Two faculty members from the School of Electrical and Computer Engineering at Georgia Tech have received three prestigious junior faculty awards for their work in the field of big data. Simply defined, big data involves extracting vital knowledge from massive quantities of digital information.
Christopher J. Rozell and Mark A. Davenport, both ECE assistant professors, received National Science Foundation (NSF) CAREER Awards, and Davenport also received an Air Force Young Investigator Award. They are both members of the Center for Signal and Information Processing, considered one of the world’s most preeminent groups of digital signal processing academic and research faculty.
“It is truly a major achievement for Mark and Chris to receive these three highly regarded awards in the area of big data within literally a matter of days,” said Steven W. McLaughlin, the Steve W. Chaddick School Chair of ECE. “I really look forward to watching them continue to enhance their already excellent capabilities as researchers and educators in this emerging, exciting field.”

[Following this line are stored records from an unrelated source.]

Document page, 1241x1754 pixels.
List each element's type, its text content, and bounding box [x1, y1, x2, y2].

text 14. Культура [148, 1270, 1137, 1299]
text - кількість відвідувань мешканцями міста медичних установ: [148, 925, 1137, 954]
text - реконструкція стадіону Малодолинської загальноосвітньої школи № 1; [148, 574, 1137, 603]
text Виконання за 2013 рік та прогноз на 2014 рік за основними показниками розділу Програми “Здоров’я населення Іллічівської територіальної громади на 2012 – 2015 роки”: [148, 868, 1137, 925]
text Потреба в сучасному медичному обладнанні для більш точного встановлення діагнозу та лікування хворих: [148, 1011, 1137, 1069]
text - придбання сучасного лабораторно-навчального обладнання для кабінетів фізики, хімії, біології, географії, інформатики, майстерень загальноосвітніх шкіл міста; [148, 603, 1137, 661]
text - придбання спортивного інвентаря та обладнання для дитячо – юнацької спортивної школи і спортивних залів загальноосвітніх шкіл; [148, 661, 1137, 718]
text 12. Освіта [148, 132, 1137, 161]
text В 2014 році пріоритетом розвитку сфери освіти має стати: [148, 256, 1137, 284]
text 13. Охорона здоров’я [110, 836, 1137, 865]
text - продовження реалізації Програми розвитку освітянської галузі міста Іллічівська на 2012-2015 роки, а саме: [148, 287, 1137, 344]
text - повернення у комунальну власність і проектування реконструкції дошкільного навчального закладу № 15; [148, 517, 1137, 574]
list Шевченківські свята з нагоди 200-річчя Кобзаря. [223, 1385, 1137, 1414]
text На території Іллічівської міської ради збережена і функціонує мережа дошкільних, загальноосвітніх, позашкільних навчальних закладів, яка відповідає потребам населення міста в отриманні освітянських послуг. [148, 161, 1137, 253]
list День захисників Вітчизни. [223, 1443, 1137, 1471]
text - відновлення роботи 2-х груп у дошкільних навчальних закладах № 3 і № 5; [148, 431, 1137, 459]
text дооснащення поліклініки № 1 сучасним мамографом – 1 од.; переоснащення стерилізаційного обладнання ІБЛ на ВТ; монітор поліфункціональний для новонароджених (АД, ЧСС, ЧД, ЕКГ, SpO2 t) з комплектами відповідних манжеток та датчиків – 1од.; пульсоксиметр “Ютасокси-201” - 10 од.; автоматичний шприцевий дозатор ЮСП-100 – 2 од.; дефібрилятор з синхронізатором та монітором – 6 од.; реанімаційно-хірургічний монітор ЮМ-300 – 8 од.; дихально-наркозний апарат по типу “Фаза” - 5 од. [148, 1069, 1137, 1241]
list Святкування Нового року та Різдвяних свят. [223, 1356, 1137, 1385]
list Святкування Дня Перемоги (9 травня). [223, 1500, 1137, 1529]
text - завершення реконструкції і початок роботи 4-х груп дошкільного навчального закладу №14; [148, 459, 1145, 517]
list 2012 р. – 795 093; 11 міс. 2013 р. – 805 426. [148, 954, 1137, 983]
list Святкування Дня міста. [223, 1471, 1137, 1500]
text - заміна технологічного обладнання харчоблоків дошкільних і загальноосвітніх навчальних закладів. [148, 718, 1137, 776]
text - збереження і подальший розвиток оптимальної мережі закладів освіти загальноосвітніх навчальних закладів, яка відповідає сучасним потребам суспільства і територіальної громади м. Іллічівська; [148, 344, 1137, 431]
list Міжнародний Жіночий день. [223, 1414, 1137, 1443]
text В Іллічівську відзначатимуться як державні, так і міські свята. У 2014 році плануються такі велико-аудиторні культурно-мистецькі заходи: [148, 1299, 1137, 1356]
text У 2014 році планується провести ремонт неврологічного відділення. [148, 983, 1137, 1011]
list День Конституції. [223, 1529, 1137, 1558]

A member of the ECE faculty since 2008, Rozell received an NSF CAREER Award for his project entitled "Exploiting Low-Dimensional Structure in Data for More Effective, Efficient, and Interactive Machine Intelligence." In this work, he is developing fundamental theory and algorithms for processing large-scale data, resulting in research that has potential benefits in any area of science and technology where data plays a fundamental role.
Rozell will develop mathematical approaches to improve the ability of machines to effectively recognize when multiple data examples arise from the same underlying phenomenon, efficiently reduce data sizes while still retaining crucial information for decision making, and optimally interact with people to learn about new data from human experts. While he will focus on developing general tools, Rozell will use computer vision tasks such as object labeling to provide accepted benchmarks for the resulting methods. To complement these technical objectives, he will also engage, recruit, and educate a diverse collection of students to STEM careers by developing curricular and outreach materials that illustrate how mathematics can be used in information systems.

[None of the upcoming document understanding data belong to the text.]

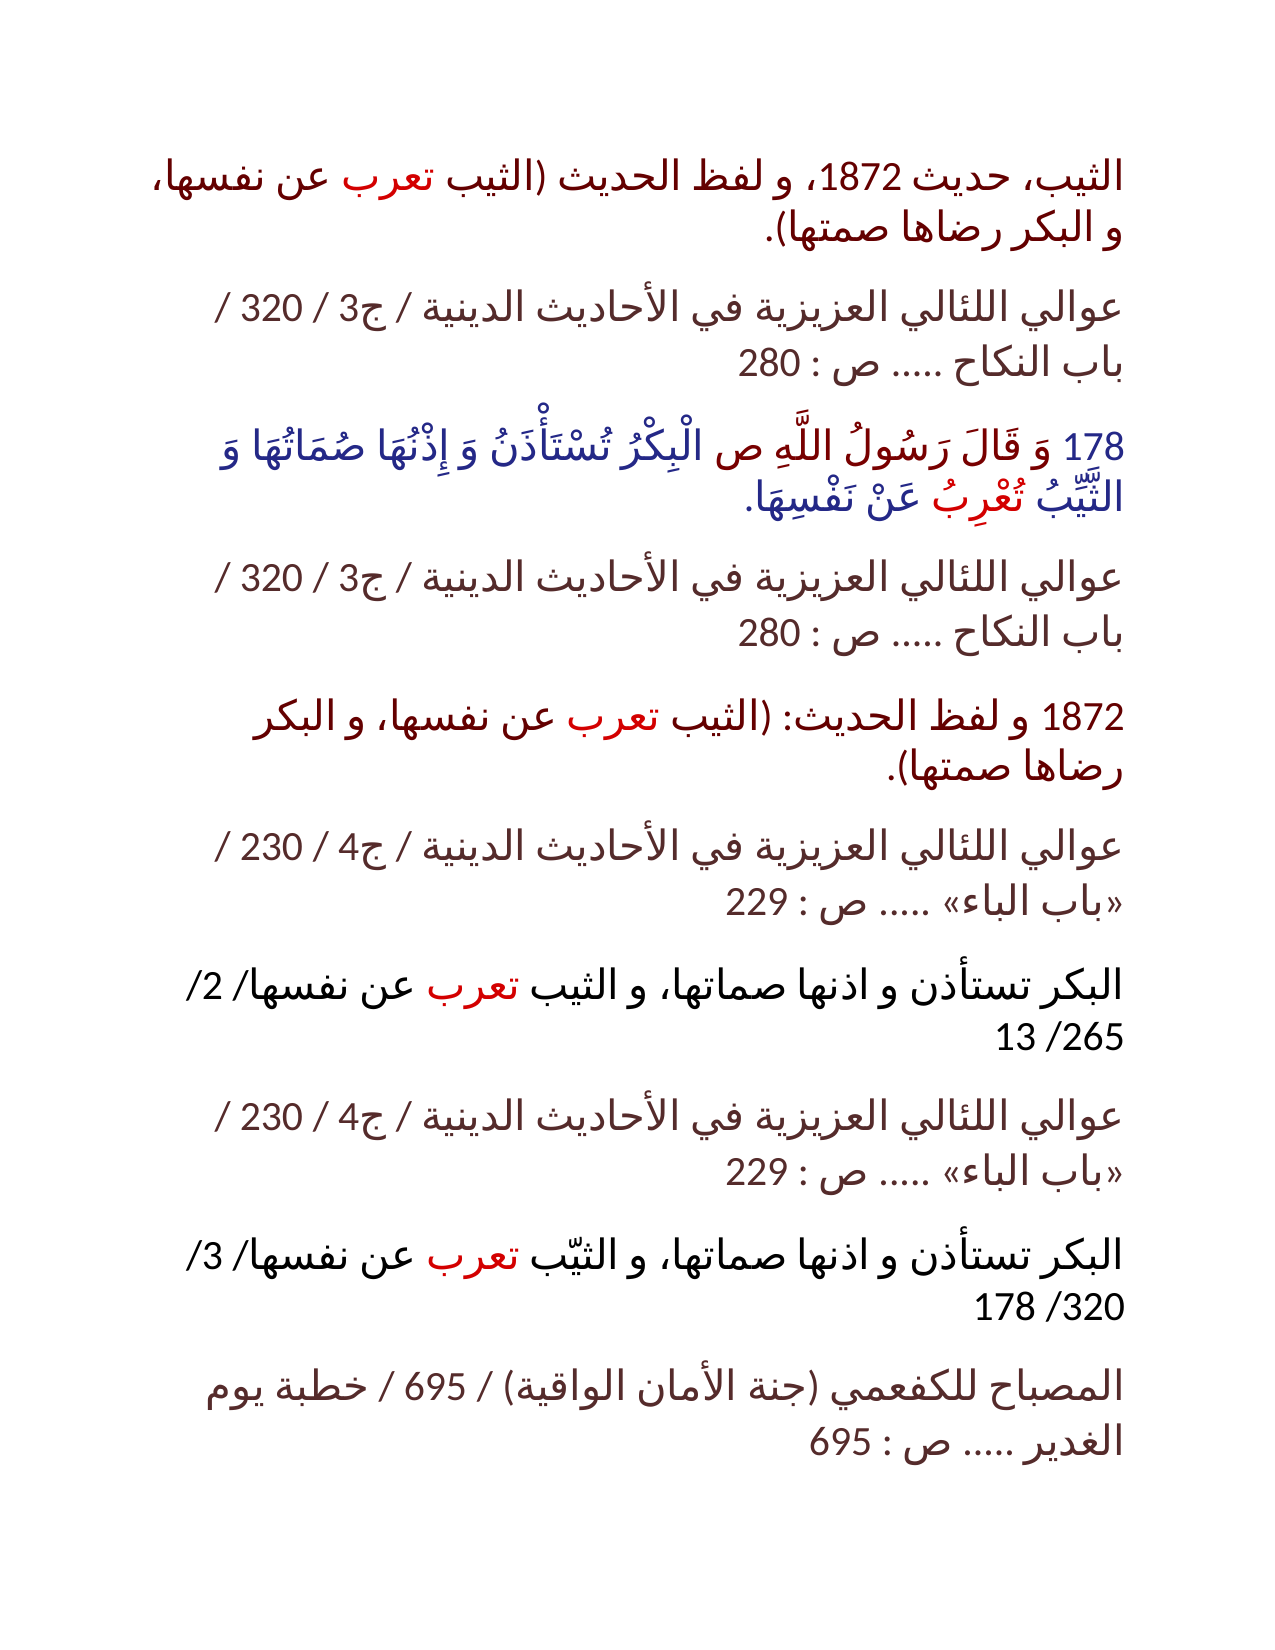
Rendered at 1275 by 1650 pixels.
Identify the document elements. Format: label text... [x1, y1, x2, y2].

text المصباح للكفعمي (جنة الأمان الواقية) / 695 / خطبة يوم الغدير ..... ص : 695 [150, 1360, 1125, 1466]
text 178 وَ قَالَ رَسُولُ اللَّهِ ص‏ الْبِكْرُ تُسْتَأْذَنُ وَ إِذْنُهَا صُمَاتُهَا وَ الثَّيِّبُ تُعْرِبُ‏ عَنْ نَفْسِهَا. [150, 420, 1125, 521]
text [150, 150, 1125, 252]
text 1872 و لفظ الحديث: (الثيب تعرب‏ عن نفسها، و البكر رضاها صمتها). [150, 689, 1125, 791]
text البكر تستأذن و اذنها صماتها، و الثيّب تعرب‏ عن نفسها/ 3/ 320/ 178 [150, 1229, 1125, 1331]
text عوالي اللئالي العزيزية في الأحاديث الدينية / ج‏3 / 320 / باب النكاح ..... ص : 280 [150, 551, 1125, 656]
text البكر تستأذن و اذنها صماتها، و الثيب تعرب‏ عن نفسها/ 2/ 265/ 13 [150, 959, 1125, 1061]
text عوالي اللئالي العزيزية في الأحاديث الدينية / ج‏4 / 230 / «باب الباء» ..... ص : 229 [150, 820, 1125, 926]
text عوالي اللئالي العزيزية في الأحاديث الدينية / ج‏4 / 230 / «باب الباء» ..... ص : 229 [150, 1090, 1125, 1196]
text عوالي اللئالي العزيزية في الأحاديث الدينية / ج‏3 / 320 / باب النكاح ..... ص : 280 [150, 281, 1125, 387]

A member of the ECE faculty since 2012, Davenport received the NSF CAREER Award for his project, "Learning from Coarse, Nonmetric, and Incomplete Data." In addition, he was awarded a grant from the Air Force Young Investigator Research Program for his project, "Solving Inference and Inverse Problems Using Soft Data." Both projects center on developing mathematical models and algorithms for dealing with data that is "soft" in the sense that it consists of qualitative data like categories and comparisons rather than precise numerical values. Such data frequently arises in contexts where a key source of data consists of judgments made by people, as occurs in recommendation systems, personalized and predictive medicine, and personalized learning.

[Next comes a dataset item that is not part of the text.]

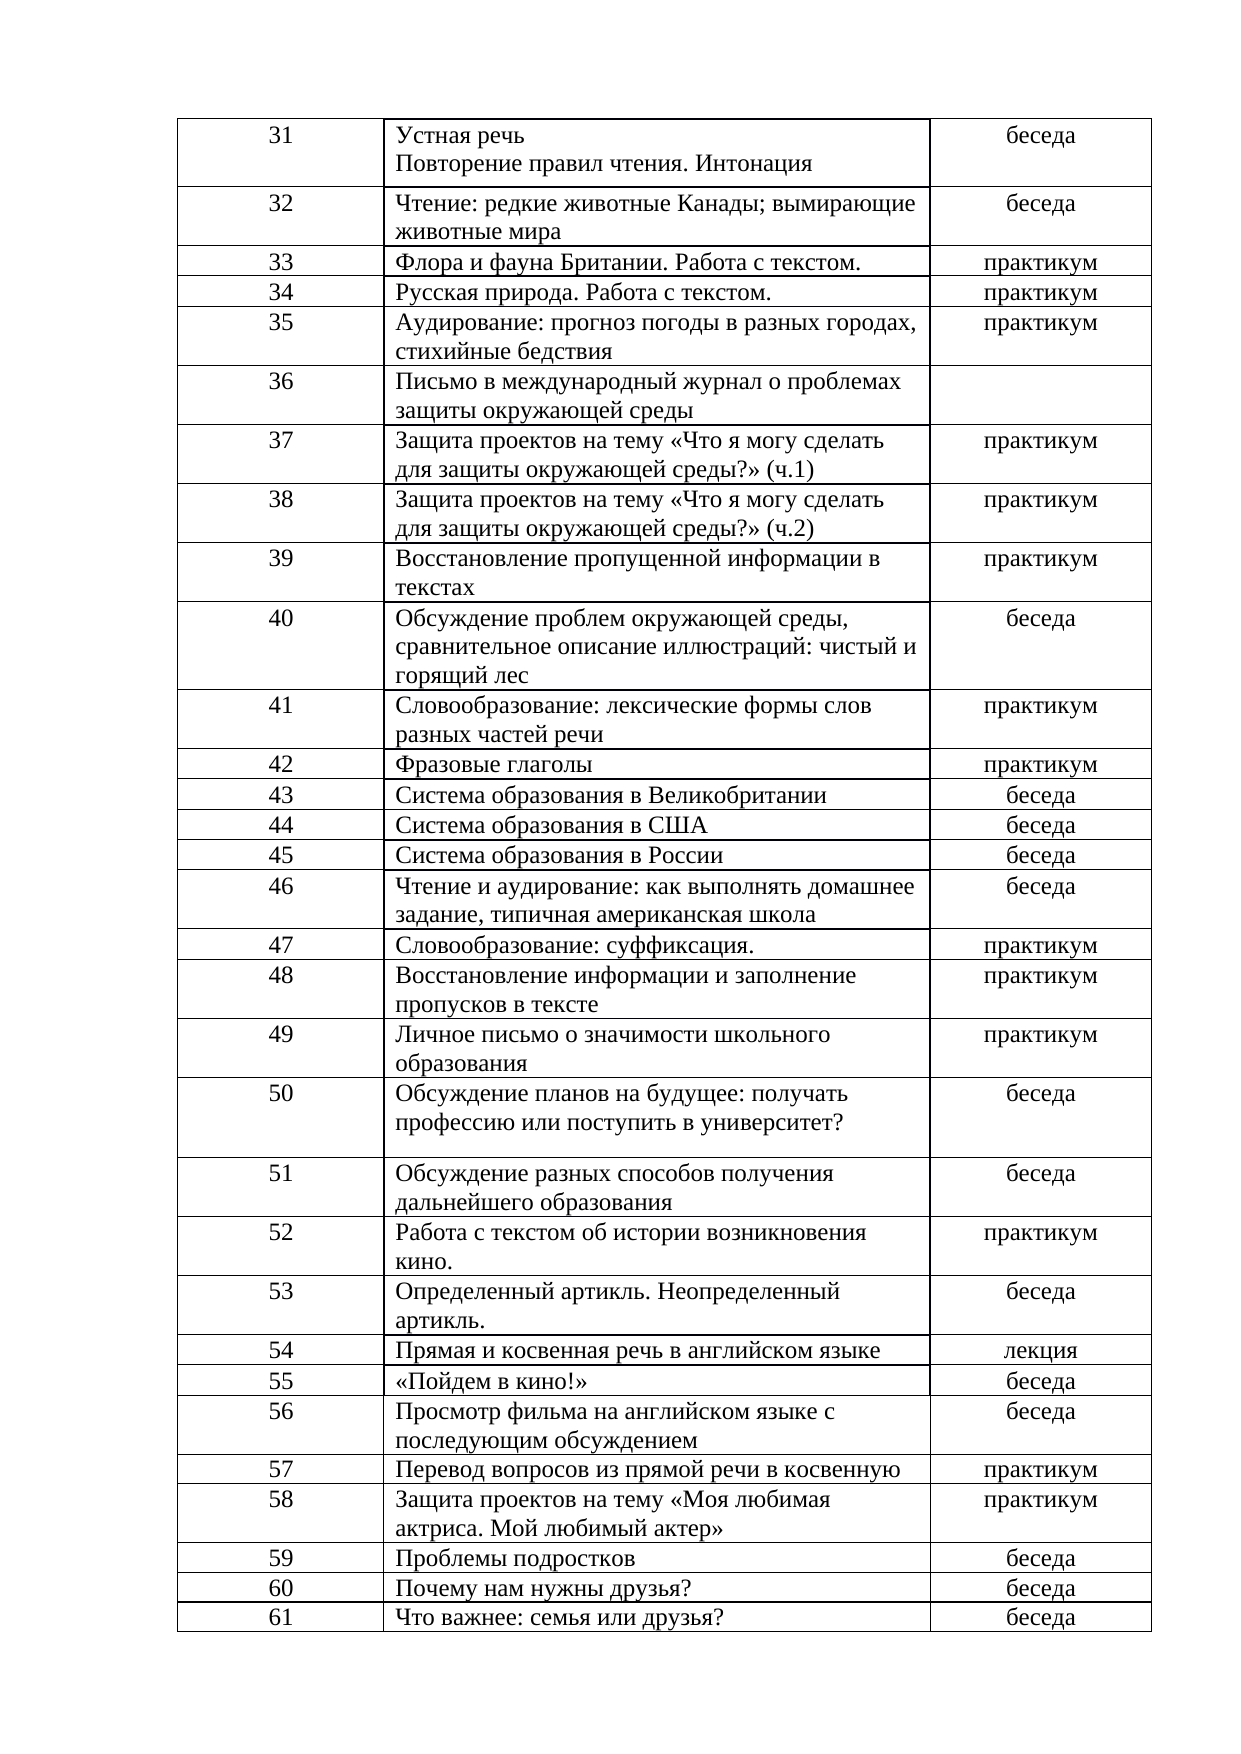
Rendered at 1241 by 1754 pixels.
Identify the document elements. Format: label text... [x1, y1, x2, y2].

In this research, Davenport will study how low-dimensional models can be used in these contexts to help perform inference and tackle inverse problems where data, in addition to being “soft”, may also be dynamically changing and highly incomplete. While such challenges arise in many applications, a particularly important focus of Davenport’s research will be on the application of these techniques to personalized learning systems that aim to help automatically design customized assignments that are tailored to a student’s individual needs.
Christopher J. Rozell
Rozell holds the Demetrius T. Paris Junior Professorship in ECE. He is the recipient of the 2014 Georgia Tech Sigma Xi Young Faculty Award and the 2013 Georgia Tech Center for the Enhancement of Teaching and Learning/BP Junior Faculty Teaching Excellence Award. Prior to joining Tech, Rozell spent a year as a postdoctoral researcher at the Redwood Center for Theoretical Neuroscience at the University of California at Berkeley. While a Ph.D. student at Rice University, he held a Texas Instruments Distinguished Graduate Fellowship and the Nettie S. Autrey Memorial Fellowship. Rozell’s research and educational interests include biological and computational vision, theoretical and computational neuroscience, high-dimensional data analysis, distributed computing in novel architectures, and applications in imaging, remote sensing, and biotechnology.
Mark A. Davenport
Prior to his arrival at Tech, Davenport spent two years as an NSF Mathematical Sciences Postdoctoral Research Fellow in the Department of Statistics at Stanford University and as a visitor with the Laboratoire Jacques-Louis Lions at the Université Pierre et Marie Curie in Paris, France. While a Ph.D. student at Rice University, Davenport was a co-recipient of the 2007 Hershel M. Rich Invention Award for his work on the single-pixel camera and compressive sensing, and in 2011 he was awarded the Ralph Budd Award for the best Ph.D. thesis in the George R. Brown School of Engineering. His research and educational interests are in the areas of statistical signal processing, machine learning, low-dimensional signal models, and compressive sensing and low-rank matrix recovery.